The curator who helped reshape how the Baltimore Museum of Art presents contemporary art and initiated several major acquisitions for the museum is leaving to take a post at the art museum of the University of California at Berkeley.
Chris Gilbert, who during his three-year tenure at the BMA created innovative, cutting-edge exhibitions that were highly popular with younger museumgoers, will leave in early September to become Phyllis Wattis MATRIX curator at Berkeley's Art Museum and Film Archive, said BMA spokeswoman Anne Mannix.
The MATRIX program is widely considered one of the leading contemporary art venues on the West Coast.
Gilbert, 38, has been the BMA's curator of contemporary art since August 2003, when he was hired to replace Helen Molesworth, who resigned the year before to become chief curator for exhibitions at the Wexner Center at Ohio State University.
Previously, Gilbert had been an associate curator at Iowa's Des Moines Art Center.

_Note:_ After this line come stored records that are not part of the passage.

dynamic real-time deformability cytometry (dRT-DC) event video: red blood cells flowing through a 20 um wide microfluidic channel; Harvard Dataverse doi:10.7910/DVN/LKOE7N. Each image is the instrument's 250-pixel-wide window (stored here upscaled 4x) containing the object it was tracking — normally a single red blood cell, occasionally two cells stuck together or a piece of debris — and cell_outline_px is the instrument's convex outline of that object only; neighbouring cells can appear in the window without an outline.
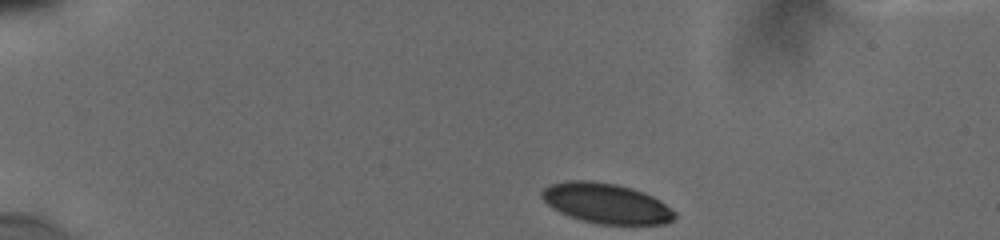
{"species": "human", "species_latin": "Homo sapiens", "temperature_condition": "cold", "stored_images_in_passage": 39, "segment_of_instrument_passage": [1, 2], "camera_frame_rate_fps": 3000, "um_per_image_px": 0.085, "donor": {"sex": "male"}, "frame": {"image": 1, "passage_image": 1, "time_ms": 0.0, "image_size_px": [1000, 240], "cell_outline_px": [[676, 216], [672, 220], [664, 224], [600, 224], [580, 220], [568, 216], [552, 208], [540, 196], [540, 192], [548, 184], [564, 180], [592, 180], [616, 184], [632, 188], [644, 192], [660, 200], [676, 212]], "centroid_in_image_um": [51.5, 17.27], "position_along_channel_um": 33.5, "area_um2": 31.39}}
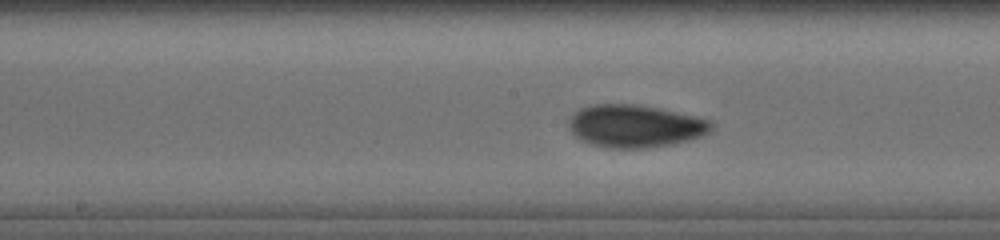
{"frame": {"image": 2, "passage_image": 17, "time_ms": 6.333, "image_size_px": [1000, 240], "cell_outline_px": [[716, 124], [712, 132], [688, 140], [672, 144], [648, 148], [608, 148], [588, 144], [580, 140], [568, 128], [568, 120], [580, 108], [592, 104], [636, 104], [660, 108], [696, 116], [712, 120]], "centroid_in_image_um": [54.01, 10.72], "position_along_channel_um": 194.2, "area_um2": 35.89}}
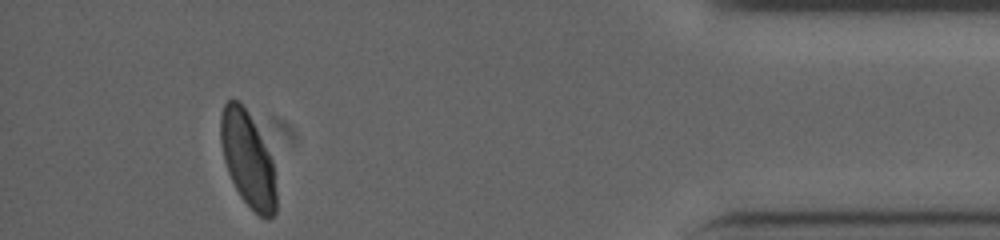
{"frame": {"image": 3, "passage_image": 35, "time_ms": 13.333, "image_size_px": [1000, 240], "cell_outline_px": [[276, 212], [268, 220], [260, 216], [240, 196], [228, 172], [224, 160], [220, 140], [220, 112], [224, 104], [228, 100], [240, 100], [248, 112], [272, 160], [276, 192]], "centroid_in_image_um": [21.04, 13.52], "position_along_channel_um": 414.2, "area_um2": 30.4}}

BMA director Doreen Bolger yesterday praised Gilbert for his contributions to the museum's contemporary art programs.
"Chris did an extraordinary job of bringing to the BMA innovative, emerging artists from around the world as well as from this community," Bolger said.

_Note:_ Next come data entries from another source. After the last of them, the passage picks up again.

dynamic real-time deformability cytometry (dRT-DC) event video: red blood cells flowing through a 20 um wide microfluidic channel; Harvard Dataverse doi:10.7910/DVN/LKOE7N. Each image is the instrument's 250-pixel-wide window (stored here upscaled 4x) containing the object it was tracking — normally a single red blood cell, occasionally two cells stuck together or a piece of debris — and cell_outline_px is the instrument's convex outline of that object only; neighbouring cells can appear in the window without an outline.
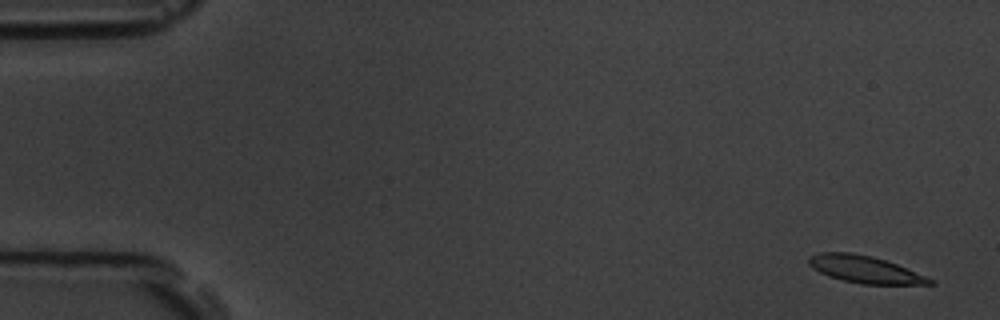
{"species": "common noctule bat (a hibernating species)", "species_latin": "Nyctalus noctula", "temperature_condition": "room temperature", "stored_images_in_passage": 8, "camera_frame_rate_fps": 3000, "um_per_image_px": 0.085, "animal": {"sex": "male", "body_mass_g": 19.5, "forearm_length_mm": 54.6}, "frame": {"image": 1, "passage_image": 1, "time_ms": 0.0, "image_size_px": [1000, 320], "cell_outline_px": [[936, 284], [860, 284], [828, 276], [812, 268], [808, 264], [808, 260], [812, 256], [820, 252], [852, 252], [872, 256], [896, 264], [936, 280]], "centroid_in_image_um": [73.52, 22.9], "position_along_channel_um": 11.5, "area_um2": 19.02}}
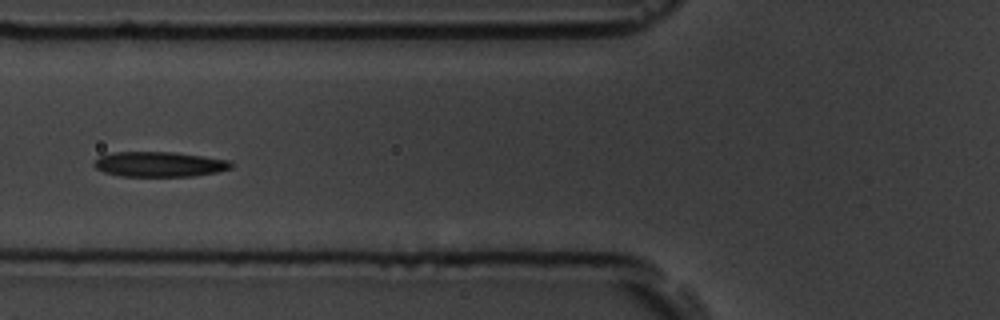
{"frame": {"image": 2, "passage_image": 7, "time_ms": 6.667, "image_size_px": [1000, 320], "cell_outline_px": [[232, 168], [216, 172], [192, 176], [120, 176], [104, 172], [96, 168], [92, 164], [100, 156], [116, 152], [176, 152], [232, 160]], "centroid_in_image_um": [13.58, 13.96], "position_along_channel_um": 112.2, "area_um2": 20.06}}
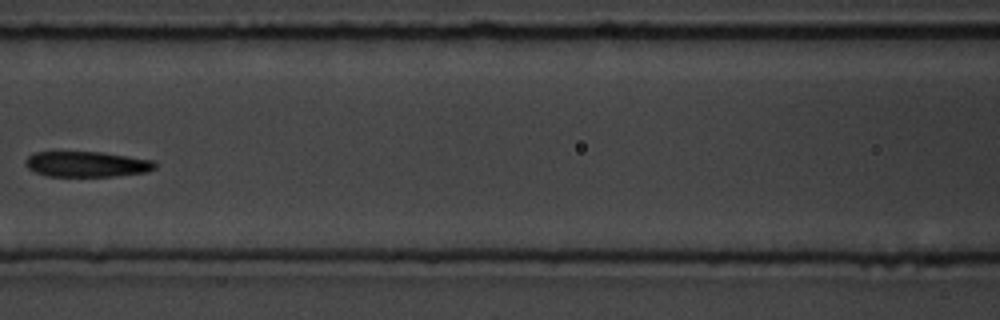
{"frame": {"image": 3, "passage_image": 8, "time_ms": 8.0, "image_size_px": [1000, 320], "cell_outline_px": [[156, 168], [148, 172], [116, 176], [48, 176], [36, 172], [28, 168], [24, 164], [24, 160], [28, 156], [36, 152], [100, 152], [128, 156], [152, 160], [156, 164]], "centroid_in_image_um": [7.38, 13.95], "position_along_channel_um": 159.2, "area_um2": 19.25}}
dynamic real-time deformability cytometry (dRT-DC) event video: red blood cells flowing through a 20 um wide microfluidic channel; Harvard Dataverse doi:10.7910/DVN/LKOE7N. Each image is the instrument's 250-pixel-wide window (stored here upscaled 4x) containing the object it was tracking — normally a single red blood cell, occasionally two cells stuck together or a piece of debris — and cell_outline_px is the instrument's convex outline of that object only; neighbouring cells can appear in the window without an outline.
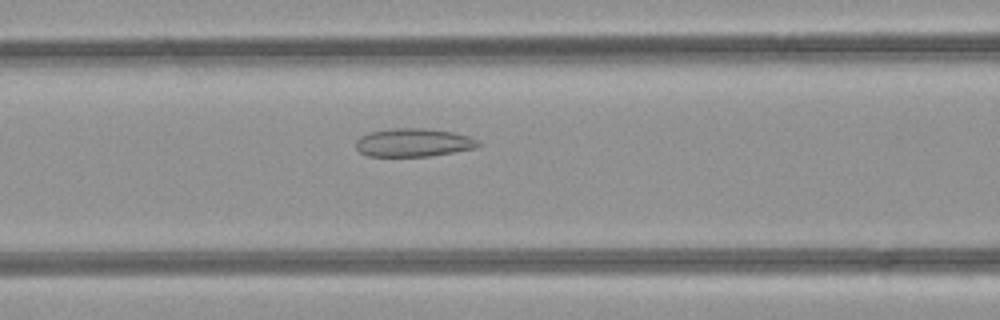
{"species": "common noctule bat (a hibernating species)", "species_latin": "Nyctalus noctula", "temperature_condition": "room temperature", "stored_images_in_passage": 49, "camera_frame_rate_fps": 3000, "um_per_image_px": 0.085, "animal": {"sex": "female", "body_mass_g": 21.9}, "frame": {"image": 1, "passage_image": 21, "time_ms": 6.667, "image_size_px": [1000, 320], "cell_outline_px": [[480, 144], [476, 148], [428, 156], [368, 156], [360, 152], [356, 148], [356, 140], [360, 136], [368, 132], [392, 128], [424, 128], [452, 132], [472, 136], [480, 140]], "centroid_in_image_um": [35.15, 12.11], "position_along_channel_um": 131.5, "area_um2": 20.29}}
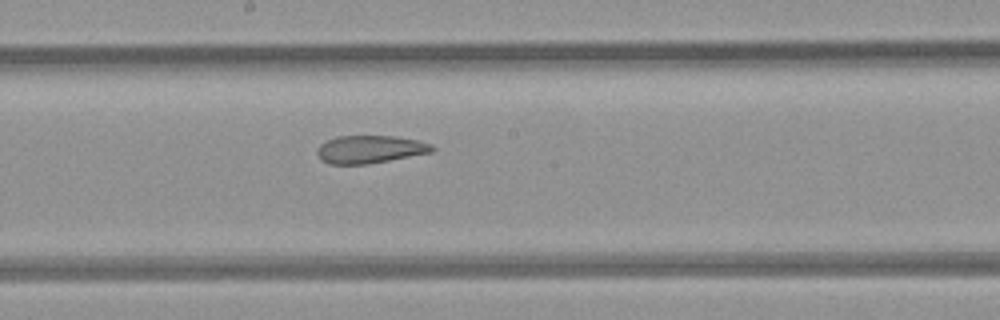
{"frame": {"image": 2, "passage_image": 27, "time_ms": 8.667, "image_size_px": [1000, 320], "cell_outline_px": [[436, 148], [432, 152], [368, 164], [328, 164], [320, 160], [316, 152], [316, 148], [320, 144], [336, 136], [396, 136], [416, 140], [432, 144]], "centroid_in_image_um": [31.41, 12.69], "position_along_channel_um": 216.8, "area_um2": 18.73}}
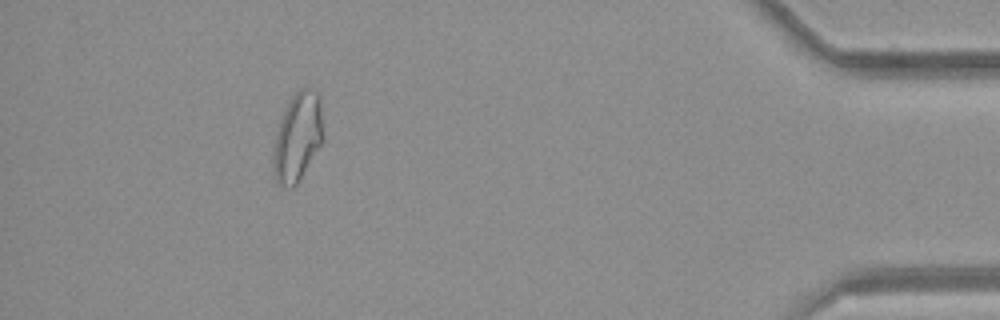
{"frame": {"image": 3, "passage_image": 45, "time_ms": 14.667, "image_size_px": [1000, 320], "cell_outline_px": [[324, 140], [296, 184], [292, 188], [288, 188], [280, 184], [276, 180], [272, 160], [276, 132], [288, 100], [300, 88], [308, 84], [316, 88], [320, 92], [324, 136]], "centroid_in_image_um": [25.34, 11.54], "position_along_channel_um": 409.9, "area_um2": 26.24}, "authors_computed_cell_mechanics": {"area_um2": 24.6806, "velocity_mm_per_s": 4.2579, "shape_relaxation_time_tau1_ms": null, "shape_relaxation_time_tau2_ms": 2.4846, "deformation_change_tau1": null, "deformation_change_tau2": 0.1042}}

"He also made brilliant acquisitions that established a new, more international direction for the collection of contemporary art," Bolger added. "We were lucky to have him here."

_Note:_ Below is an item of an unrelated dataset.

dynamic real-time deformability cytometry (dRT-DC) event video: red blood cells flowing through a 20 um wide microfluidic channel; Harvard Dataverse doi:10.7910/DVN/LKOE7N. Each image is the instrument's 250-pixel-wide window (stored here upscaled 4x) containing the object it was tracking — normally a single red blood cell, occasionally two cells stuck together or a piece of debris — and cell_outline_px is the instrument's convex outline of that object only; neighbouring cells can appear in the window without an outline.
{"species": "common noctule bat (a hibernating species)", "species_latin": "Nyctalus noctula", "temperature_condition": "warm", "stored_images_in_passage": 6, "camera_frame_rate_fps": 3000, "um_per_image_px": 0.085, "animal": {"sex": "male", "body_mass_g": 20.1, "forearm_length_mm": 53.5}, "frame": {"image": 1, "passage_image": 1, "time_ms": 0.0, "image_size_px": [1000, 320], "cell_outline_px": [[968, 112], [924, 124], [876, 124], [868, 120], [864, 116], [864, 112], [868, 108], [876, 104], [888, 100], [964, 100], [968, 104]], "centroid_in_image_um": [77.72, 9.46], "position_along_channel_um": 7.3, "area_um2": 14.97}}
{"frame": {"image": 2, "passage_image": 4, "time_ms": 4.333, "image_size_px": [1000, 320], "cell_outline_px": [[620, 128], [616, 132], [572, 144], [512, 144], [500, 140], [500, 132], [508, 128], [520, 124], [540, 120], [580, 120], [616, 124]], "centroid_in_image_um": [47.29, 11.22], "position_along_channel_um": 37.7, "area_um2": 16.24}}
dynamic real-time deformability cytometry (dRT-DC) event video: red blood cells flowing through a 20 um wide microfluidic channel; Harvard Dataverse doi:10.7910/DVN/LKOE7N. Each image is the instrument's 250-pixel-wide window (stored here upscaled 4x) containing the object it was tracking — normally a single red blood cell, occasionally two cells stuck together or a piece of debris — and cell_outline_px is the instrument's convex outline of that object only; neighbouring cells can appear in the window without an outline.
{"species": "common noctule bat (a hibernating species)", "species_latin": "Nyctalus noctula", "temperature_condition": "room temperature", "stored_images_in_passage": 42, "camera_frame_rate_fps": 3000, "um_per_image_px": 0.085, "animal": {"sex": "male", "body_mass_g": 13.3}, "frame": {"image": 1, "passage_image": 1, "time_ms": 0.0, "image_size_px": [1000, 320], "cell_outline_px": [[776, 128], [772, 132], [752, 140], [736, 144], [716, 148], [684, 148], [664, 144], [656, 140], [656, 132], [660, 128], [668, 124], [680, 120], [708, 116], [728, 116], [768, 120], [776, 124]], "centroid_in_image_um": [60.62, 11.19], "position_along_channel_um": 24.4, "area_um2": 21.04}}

Gilbert curated Cram Sessions, a series of four experimental exhibitions of recent contemporary art that challenged viewers to think about art and the role of museums in new ways.
He also coordinated last year's landmark retrospective of African-American artist Kerry James Marshall and supervised an eight-month residency project at the museum with British artist Liam Gillick.
"I'm quite looking forward to taking the position of MATRIX curator at the Berkeley Art Museum," Gilbert said yesterday in an e-mail statement.
"My main goal in the Cram Sessions series ... has been to create a discursive exhibition practice ... in dialogue with ideas from the fields of social, political and economic theory," he added. "The MATRIX program, with its history of commissioning work, seems especially well-suited to this goal."
Among the acquisitions Gilbert helped bring to the BMA were Olafur Eliasson's Flower Observatory, a magical stainless steel sculpture that mimics the experience of the night sky, and Marshall's The Ladder of Success, a set of minimalist colored boxes inscribed with words evoking African and Western values.
He also was instrumental in the BMA's acquisition of Renee Green's video installation SoundWaves, a series of seven sound pavilions that explore the intersection of contemporary art and music.
The BMA was the first American museum to acquire major pieces by Eliasson and Green.
Unlike his predecessor, however, Gilbert did not originate any large-scale traveling shows comparable to Molesworth's 2003 exhibition Work Ethic.
The last large traveling exhibition originated by the BMA was Slide Show, which opened in February. It was curated by Darsie Alexander, who was then curator of prints, drawings and photographs.
In late May, Alexander was promoted to senior curator of contemporary art as part of a staff reorganization.
Bolger said the museum has no immediate plans to hire a replacement for Gilbert.
"Chris' interest has been in working with living artists on temporary exhibitions," Bolger said. "That's enabled us to infuse a lot of innovation and include artists working up to the present minute in our schedule."
But Alexander will now be responsible for reinstalling the contemporary art galleries, Bolger added.
"Darsie will be working on installing works in the West Wing as well as bringing in new contemporary works," she said. "There will be a new concept for the wing since Helen's departure."